# DirectX 10.1 How + Where to get this.



## Deafty (Dec 27, 2008)

Hi.

I have just finished building my new PC.

My mobo and GPU support Direct X 10.1

Where do I get this from?.. I have new games that support this too but they only include version 9.0!

Thanks...


----------



## Tiber Septim (Feb 9, 2006)

Hi Deafty.
You'll need to install either Windows Vista or Windows 7.
DirectX 9.0c is the highest you'll get on XP.


----------



## -WOLF- (Jan 17, 2009)

He is correct, XP does not support DX 10, all though there are ways of getting unofficial patches, we do not recommend it.


----------



## Deafty (Dec 27, 2008)

oh man you are kidding me....
I Specifically got my mobo and graphics for this..
And I have installed xp pro64bit.


----------



## -WOLF- (Jan 17, 2009)

Well then get Vista 64-bit, any version of Vista will work.


----------



## Deafty (Dec 27, 2008)

Sure,..now I've squeezed my budget to the max,.. its just really dissapointing,..all my research and this one slip...aghhh!
By the way you know when windows 7 will be released?
maybe I wait till then....


----------



## Aus_Karlos (Mar 10, 2007)

23th October 2009, i think its only for pre-built PCs. So the official retail package shouldn't be to far off.


----------



## McNinja (Jun 22, 2008)

Nvidia Graphics Cards don't support Dx 10.1 only ATI cards do. There's no real difference in performance as its not being utilized fully until Dx 11 comes out sometime this year or next year.


----------



## -WOLF- (Jan 17, 2009)

Really?
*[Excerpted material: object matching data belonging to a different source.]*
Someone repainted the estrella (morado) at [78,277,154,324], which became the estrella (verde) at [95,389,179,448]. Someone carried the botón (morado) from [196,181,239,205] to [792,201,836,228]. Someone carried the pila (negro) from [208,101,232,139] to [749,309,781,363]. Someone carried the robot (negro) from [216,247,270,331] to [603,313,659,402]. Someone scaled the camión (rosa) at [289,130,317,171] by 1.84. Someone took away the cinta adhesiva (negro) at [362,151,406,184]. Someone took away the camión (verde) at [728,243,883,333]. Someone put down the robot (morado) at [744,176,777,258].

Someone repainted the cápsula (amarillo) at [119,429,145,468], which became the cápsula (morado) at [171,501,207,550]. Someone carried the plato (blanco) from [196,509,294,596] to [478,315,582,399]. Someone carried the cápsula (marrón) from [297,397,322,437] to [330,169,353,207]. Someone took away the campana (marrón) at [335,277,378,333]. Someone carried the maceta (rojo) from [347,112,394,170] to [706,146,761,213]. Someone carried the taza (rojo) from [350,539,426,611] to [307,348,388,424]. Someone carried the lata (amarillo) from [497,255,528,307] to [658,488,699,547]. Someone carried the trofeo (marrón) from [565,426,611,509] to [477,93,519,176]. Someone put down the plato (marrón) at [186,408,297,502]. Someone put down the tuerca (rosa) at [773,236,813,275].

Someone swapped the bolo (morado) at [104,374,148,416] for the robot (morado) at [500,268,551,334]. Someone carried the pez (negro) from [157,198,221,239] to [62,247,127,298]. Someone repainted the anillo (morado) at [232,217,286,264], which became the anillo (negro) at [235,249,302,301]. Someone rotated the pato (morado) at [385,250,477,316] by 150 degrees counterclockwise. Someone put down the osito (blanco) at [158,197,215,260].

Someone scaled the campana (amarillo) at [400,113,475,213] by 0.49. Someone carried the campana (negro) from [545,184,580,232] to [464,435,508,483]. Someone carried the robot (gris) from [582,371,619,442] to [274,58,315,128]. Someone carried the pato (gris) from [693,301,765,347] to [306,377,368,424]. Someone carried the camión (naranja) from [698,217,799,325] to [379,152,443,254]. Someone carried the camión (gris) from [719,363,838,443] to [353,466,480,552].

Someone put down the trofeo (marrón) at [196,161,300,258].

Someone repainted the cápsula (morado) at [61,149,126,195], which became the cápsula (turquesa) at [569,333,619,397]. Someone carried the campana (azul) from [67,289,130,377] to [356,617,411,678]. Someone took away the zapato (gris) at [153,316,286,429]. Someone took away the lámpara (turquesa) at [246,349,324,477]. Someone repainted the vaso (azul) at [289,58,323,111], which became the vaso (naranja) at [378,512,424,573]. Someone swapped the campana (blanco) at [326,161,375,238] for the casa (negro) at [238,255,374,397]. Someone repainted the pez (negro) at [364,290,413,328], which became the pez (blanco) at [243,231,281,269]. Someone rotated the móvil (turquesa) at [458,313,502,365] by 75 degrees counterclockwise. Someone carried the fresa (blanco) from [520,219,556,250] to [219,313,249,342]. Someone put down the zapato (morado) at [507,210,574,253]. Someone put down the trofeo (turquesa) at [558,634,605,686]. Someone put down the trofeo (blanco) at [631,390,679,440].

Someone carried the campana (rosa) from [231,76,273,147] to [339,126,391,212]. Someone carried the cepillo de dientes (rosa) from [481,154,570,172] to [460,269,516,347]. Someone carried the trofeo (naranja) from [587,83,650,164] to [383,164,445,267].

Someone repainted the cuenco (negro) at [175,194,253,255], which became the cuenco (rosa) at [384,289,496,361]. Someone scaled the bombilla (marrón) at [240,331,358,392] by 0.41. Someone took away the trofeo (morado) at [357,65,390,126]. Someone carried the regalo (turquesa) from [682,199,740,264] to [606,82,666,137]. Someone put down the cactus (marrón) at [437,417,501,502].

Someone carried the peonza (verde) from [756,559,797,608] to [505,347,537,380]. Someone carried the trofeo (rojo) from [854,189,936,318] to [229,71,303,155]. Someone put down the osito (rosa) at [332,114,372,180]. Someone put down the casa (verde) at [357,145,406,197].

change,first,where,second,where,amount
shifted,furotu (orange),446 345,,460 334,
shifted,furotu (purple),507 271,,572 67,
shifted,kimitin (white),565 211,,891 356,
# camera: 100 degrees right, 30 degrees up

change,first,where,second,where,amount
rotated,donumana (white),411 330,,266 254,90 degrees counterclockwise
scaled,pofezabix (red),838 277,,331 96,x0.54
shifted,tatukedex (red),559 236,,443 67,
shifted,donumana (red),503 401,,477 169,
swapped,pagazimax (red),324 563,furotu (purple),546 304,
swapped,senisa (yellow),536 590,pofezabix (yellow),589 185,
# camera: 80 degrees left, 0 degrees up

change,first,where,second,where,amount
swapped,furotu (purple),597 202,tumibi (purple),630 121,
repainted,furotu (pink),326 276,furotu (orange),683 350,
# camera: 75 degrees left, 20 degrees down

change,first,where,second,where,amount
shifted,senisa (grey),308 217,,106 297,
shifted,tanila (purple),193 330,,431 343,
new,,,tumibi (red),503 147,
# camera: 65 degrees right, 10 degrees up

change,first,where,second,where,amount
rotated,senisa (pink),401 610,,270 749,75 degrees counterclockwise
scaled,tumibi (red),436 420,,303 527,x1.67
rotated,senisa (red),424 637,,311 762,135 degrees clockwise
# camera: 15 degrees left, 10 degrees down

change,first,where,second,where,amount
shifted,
Dang, I wonder why Nvidia decided not to get 10.1 support....

Hey I wonder what OSes will support DX 11 or will it be Windows 7 only?


----------



## McNinja (Jun 22, 2008)

Vista and W7 will be able to get Dx 11. 

Dx 10.1 support is based on the hardware and isn't software thing. Its in the architecture of the card. Nvidia has Physx so its got that over ATI.


----------



## Aus_Karlos (Mar 10, 2007)

Just a little more info, all Dx10 cards will support Dx11 on a hardware level. However not all features will be available. Nvidia, ATI and MS have not released any details on what functions will not be available on Dx10 cards.


----------



## Bractoon (Jul 15, 2009)

I'm currently running Vista 32bit with all the latest and greatest updates and an ATI 3870HD video card. 

A short while ago I loaded a copy of Win 7 to check it out and the graphical differences were glaringly noticeable, especially on 3D games. The anti-aliasing was the biggest improvement, though the colors were also WAY more vivid and distinct, just to mention a few improvements. 

After a couple of weeks, long enough to get used to the graphics performance, my system inevitably crashed and I've since reloaded my copy of Vista 32 bit... The downgrade in graphics, particularly in the anti-aliasing, is surprisingly noticeable and unbearable! I suspect the issue is that Vista doesn't automatically use DirectX 10.1, even though it's (I believe) packed into Sp1, and Win7 does. 

While I'm sure there are those of you who want to simply respond with "well, just put Win7 back on, duh" I'm sure you are also aware that Win7 is not yet available and I was only "testing" it out. Test complete, thumbs up, but now I'd like to stick with my own official copy of Vista 32 bit, thank you very much. :1angel:

Can anyone please tell me how get DirectX 10.1 to work through Vista 32bit, please? Thank you.


----------



## McNinja (Jun 22, 2008)

I guess you didn't read my post 

Directx 10.1 is only available for some ATI cards. The 4000 series probably supports it.


----------



## ebackhus (Apr 21, 2005)

DX 10.1 runs on the ATI 3K and 4K series only.


----------



## Bractoon (Jul 15, 2009)

Mcninjaguy said:


> I guess you didn't read my post
> 
> Directx 10.1 is only available for some ATI cards. The 4000 series probably supports it.


I guess you didn't read *my* post. :wink:

I know that my current hardware config supports 10.1, my Radeon HD 3870 included, because when I was running Win7 I was experiencing first hand all the glorious difference 10.1 makes; and it is surprisingly noticeable by the way. :grin:

So, I ask again, nay, PLEAD - is there a way to get Vista 32-bit to register DirectX 10.1?

Thank you all for your time and consideration.


----------



## ebackhus (Apr 21, 2005)

Direct X will only give support where it can. Just because you don't have Direct X 10.1 hardware doesn't mean that Direct X 10.1 isn't installed. Use dxdiag from the run window to see what version you have.

Windows Update can be used to get the latest edition.


----------



## McNinja (Jun 22, 2008)

You already have Directx 10. there is no updating it besides from service pack 1.

I did read your post and this issue is solved. You can't download Directx 10 by itself or update except by means of Windows which you have already done.


----------